IMPORTANT: As of January 2020, Phenotips does not offer a stand-alone downloadable solution anymore and requires a paid cloud subscription to be used (source). While the GitHub repo is currently still online, it seems uncertain whether it will still be updated and the easy-to-use .dmg as offered on the old website is not available anymore. Therefore, this benchmark is deemed obsolete.

PubCaseFinder

  1. Run benchmark:

    python3 PubCaseFinderBenchmarkRunner.py hp.obo benchmark_data.tsv pubcasefinder_output/
    
  2. Process benchmark output:

    python3 PubCaseFinderBenchmarkFileGenerator.py pubcasefinder_output/ pubcasefinder_results.tsv
    
  3. Convert the HGNC gene symbols to NCBI gene IDS:

    python3 BenchmarkFileGeneSymbolToIdConverter.py amelie_results.tsv benchmark_file_conversion_data.tsv 1> amelie.log 2> amelie.err
    

Vibe

  1. Follow steps for running vibe.

  2. Generate the bash scripts:

    python3 VibeBenchmarkParallelBashScriptsGenerator.py hp.obo benchmark_data.tsv ./ <MAX RUNS PER BASH SCRIPT>
    
  3. Move the vibe-with-dependencies.jar, TDB and the bash scripts generated in the previous step (vibe_benchmark_x.sh where "x" indicates a number) to a folder where the benchmark will be done.

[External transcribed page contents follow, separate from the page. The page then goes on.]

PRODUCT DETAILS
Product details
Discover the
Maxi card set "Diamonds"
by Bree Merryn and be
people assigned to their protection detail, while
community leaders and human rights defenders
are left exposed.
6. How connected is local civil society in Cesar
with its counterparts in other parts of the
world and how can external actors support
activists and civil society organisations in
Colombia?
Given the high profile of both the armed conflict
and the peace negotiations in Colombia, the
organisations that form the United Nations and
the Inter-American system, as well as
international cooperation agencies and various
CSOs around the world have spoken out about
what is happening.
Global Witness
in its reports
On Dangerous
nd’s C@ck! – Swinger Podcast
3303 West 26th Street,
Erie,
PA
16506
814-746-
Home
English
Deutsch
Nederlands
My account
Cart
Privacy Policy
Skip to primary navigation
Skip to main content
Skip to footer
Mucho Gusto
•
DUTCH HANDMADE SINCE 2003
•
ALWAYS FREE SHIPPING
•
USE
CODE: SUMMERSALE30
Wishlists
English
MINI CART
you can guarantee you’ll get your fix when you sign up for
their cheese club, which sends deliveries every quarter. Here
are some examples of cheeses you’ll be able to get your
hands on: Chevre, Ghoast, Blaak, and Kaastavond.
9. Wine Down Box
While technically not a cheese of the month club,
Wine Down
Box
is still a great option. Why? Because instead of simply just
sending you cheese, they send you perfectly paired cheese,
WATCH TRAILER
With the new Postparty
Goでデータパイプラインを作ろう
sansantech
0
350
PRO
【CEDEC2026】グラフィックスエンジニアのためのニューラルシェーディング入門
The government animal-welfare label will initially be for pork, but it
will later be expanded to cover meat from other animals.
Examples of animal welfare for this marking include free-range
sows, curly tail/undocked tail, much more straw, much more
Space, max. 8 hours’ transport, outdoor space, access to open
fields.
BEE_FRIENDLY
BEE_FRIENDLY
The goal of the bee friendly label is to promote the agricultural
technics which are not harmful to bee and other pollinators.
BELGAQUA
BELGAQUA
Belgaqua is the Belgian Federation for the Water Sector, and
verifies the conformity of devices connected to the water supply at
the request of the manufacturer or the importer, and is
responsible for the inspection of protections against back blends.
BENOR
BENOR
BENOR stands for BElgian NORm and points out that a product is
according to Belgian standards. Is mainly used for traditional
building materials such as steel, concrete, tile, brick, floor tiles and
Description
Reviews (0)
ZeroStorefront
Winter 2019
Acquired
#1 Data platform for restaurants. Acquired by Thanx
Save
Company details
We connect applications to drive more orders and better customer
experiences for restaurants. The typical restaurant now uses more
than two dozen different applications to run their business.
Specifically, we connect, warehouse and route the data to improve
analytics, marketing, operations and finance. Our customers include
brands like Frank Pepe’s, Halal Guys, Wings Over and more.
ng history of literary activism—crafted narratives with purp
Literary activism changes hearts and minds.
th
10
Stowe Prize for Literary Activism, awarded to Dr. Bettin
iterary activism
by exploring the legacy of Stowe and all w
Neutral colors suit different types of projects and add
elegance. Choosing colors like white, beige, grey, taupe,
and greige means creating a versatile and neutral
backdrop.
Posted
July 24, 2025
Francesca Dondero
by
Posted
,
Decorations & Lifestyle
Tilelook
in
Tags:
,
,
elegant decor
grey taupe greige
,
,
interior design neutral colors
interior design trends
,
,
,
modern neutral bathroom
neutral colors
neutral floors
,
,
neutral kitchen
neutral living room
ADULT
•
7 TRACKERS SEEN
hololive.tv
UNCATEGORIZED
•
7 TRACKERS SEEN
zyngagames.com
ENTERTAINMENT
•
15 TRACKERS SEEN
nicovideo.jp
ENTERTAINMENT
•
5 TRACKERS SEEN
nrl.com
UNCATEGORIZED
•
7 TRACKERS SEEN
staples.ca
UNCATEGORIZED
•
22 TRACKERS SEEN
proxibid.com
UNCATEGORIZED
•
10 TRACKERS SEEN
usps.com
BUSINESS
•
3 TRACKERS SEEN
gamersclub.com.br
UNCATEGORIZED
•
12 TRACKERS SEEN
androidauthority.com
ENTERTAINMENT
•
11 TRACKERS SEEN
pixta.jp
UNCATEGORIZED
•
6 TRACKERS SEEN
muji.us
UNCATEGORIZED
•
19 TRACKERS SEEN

  4. Rename/copy the TDB so that there are an equal amount of TDBs as there are benchmark bash scripts:

    # Rename the first TDB to be coherent with parallel bash script requirements.
    mv TDB/ TDB0/
    # Create copies of TDB equal to the number of created bash scripts (might require less/more copies than below).
    cp TDB0/ TDB1/
    cp TDB0/ TDB2/
    
  5. Make final preparations for parallel benchmarking:

    mkdir results
    mkdir out
    mkdir err
    
  6. Run benchmark:

    # Run all generated bash scripts (there might be less/more scripts than in this example).
    sh vibe_benchmark_0.sh
    sh vibe_benchmark_1.sh
    sh vibe_benchmark_2.sh
    
  7. Process benchmark output:

    python3 VibeBenchmarkFileGenerator.py results/ vibe_results.tsv none
    

LIRICAL

  1. Download/prepare lirical.

  2. Prepare biobesu.

  3. Run biobesu:

    biobesu hpo_generank lirical --jar /path/to/LIRICAL.jar --hpo /path/to/hp_2018-03-08.obo --input /path/to/benchmark_data.tsv --output /path/to/output/folder/ --lirical_data /path/to/lirical/data/folder/ --runner_data /path/to/folder/to/store/temporary/data
    
  4. From the output folder, retrieve lirical_omim_gene_id.tsv, rename it to lirical.tsv and replace the header line with lovd\tsuggested_genes (where \t indicates a tab).